Fahri Kubilay
Şiddet korku ve endişe Toplumu !
Türk toplumunun en sağlam temel taşı olan, en küçük kurumu aile yapısı son yıllarda görülmemiş ölçülerde sarsılma, yaralanma emareleri gösteriyor?
Boşanmalar resmi kaynaklara göre rekor seviyede arttı? Sorunlu çiftler her geçen dakika çoğalıyor, buna paralel olarak kimsesiz ve sahipsiz çocukların sayısındaki artış toplumun geleceği adına endişe verir hale geliyor?
Fıtrat olarak En güzel şekilde yaratılan insanoğlu aynı zamanda aşağıların aşağısı olma özelliğini hep yanında taşıyor.

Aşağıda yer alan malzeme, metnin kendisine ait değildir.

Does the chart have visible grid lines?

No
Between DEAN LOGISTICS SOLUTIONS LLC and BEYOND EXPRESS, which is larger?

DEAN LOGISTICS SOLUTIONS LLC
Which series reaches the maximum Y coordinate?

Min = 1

Biraz daha konuyu açacak olursak insanı insan ruh ve bedenden meydana gelen Allah'ın yeryüzündeki halifesi, âdem, beşer, canlılar arasında en üstün olanı dünya üzerinde yaşayan en gelişmiş ve kıymeti bir varlık.
Bu özellikleri taşıyan insan eğer gerekli eğitimle gerekli sosyal yapının içinde yetişmezse aynı zamanda cahil, aceleci, zalim, zora dayanamayan, nankör, gözü doymaz, şımarık özelliği de olduğu için en kıymetli varlık olma özelliğinden sıyrılıp aşağıların aşağısı olarak karşımıza çıkıyor.

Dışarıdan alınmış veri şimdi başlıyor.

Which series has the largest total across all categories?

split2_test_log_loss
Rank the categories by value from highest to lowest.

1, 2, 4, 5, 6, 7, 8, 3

Bu açıklamalardan sonra konumuza dönersek olaylar ve sonuçlar bizi hep aynı kapıya çıkıyor.
Şiddet korku ve endişe!
Son yıllarda işlenen suçlara birde suçluları inceleyin? Karşımıza suçlu olarak çıkanların çoğunluğu bir şekilde ailesi tarafından toplum tarafından tecrit edilmiş dışlanmış ve insan yerine konmamış fertler.
Sokaklarda kol gezen tehlike sahipsiz insanlar değil mi?
Ne zaman ne yapacağı belli olmayan bu insanlar tarafından işlenen suçları her gün aratarak devam ediyor. Sarmal gibi büyük şehirlerden küçük şehirlere kadar bu olayların tedirginliğini yaşanıyor.
Bu gün uyuşturucu bağımlısı çocuklar sadece büyük şehirlerde mi olduğunu zannediyorsunuz?
Bu gün esrar kullanan insanlar sadece filimler demi olduğunu zannediyorsunuz?
Bu gün kadına şiddet uygulayan insanlar bizim yaşadığımız şehirde yok mu zannediyorsunuz?
Bu gün küçük yaşta kız çocuklarına ve erkek çocuklarına yapılan gayri ahlaki muamele bu şehirde yok mu zannediyorsunuz ?
Bu gün çeteler sadece dizilerde mi zannediyorsunuz? Ve daha sayamadığımız birçok sorun kapımıza dayanmış..
Suç ve suçlu hep sokağa terk edilen insan yerine koymadığımız bireylerde mi yoksa onların bu hale gelmesine büyük katkı sağlayan bizlerde mi?
Sorunlu bireylere hiç kimse sahip çıkmıyor, sorunlu çocuklar dışlanıyor, sorunlu çocuklar suç işlemeye sevk ediliyor, sorunlu çocuklar suç işlemek için zorlanıyor. Toplumda ve insan yetiştirmekle birinci derece sorumlu olan kurum ve kişiler bu olaya çanak tutuyor.
Neden derseniz insana insan olarak yaklaşmıyor. İnsanı kendilerine göre kategoriye koymuşlar. Başarılı olanlar, zeki olanlar değerli, başarısız onlalar sorunlu olanlar ise tukaka öyle değil mi?
Toplumda başarılı insanları yetiştirmeye geleceğimiz adına mecbursak; başarısız bireylerle ilgilenmek geleceğimiz adına yapmak zorunda görev değil mi?
Bu toplumda suçları kim işliyor. Bizim sorunlu diye bir kenara ittiğimiz insan olarak bakmadığımız insanlar tarafından işlenmiyor mu?
İşlenen bu suçlar geleceğimiz adına bize topluma endişe vermiyor mu? Ne zaman ki toplumu sarsacak bir suç işlendiği zaman irkilip nereye gidiyoruz? Kaçış nereye? Deme ihtiyacı hissediyoruz.
Belki diğer zamanlarda ise bana dokunmayan yılan bin yaşasın diyeceğiz... Bu gün sana dokunmayan bu yılan gelecekte sevdiklerine dokunacak. Gelecek ne kadar başarılı gençler yetiştirmekten geçsede başarısızlara sahip çıkmadığımız müddetçe bu başarılılar hep tehlikede demektir?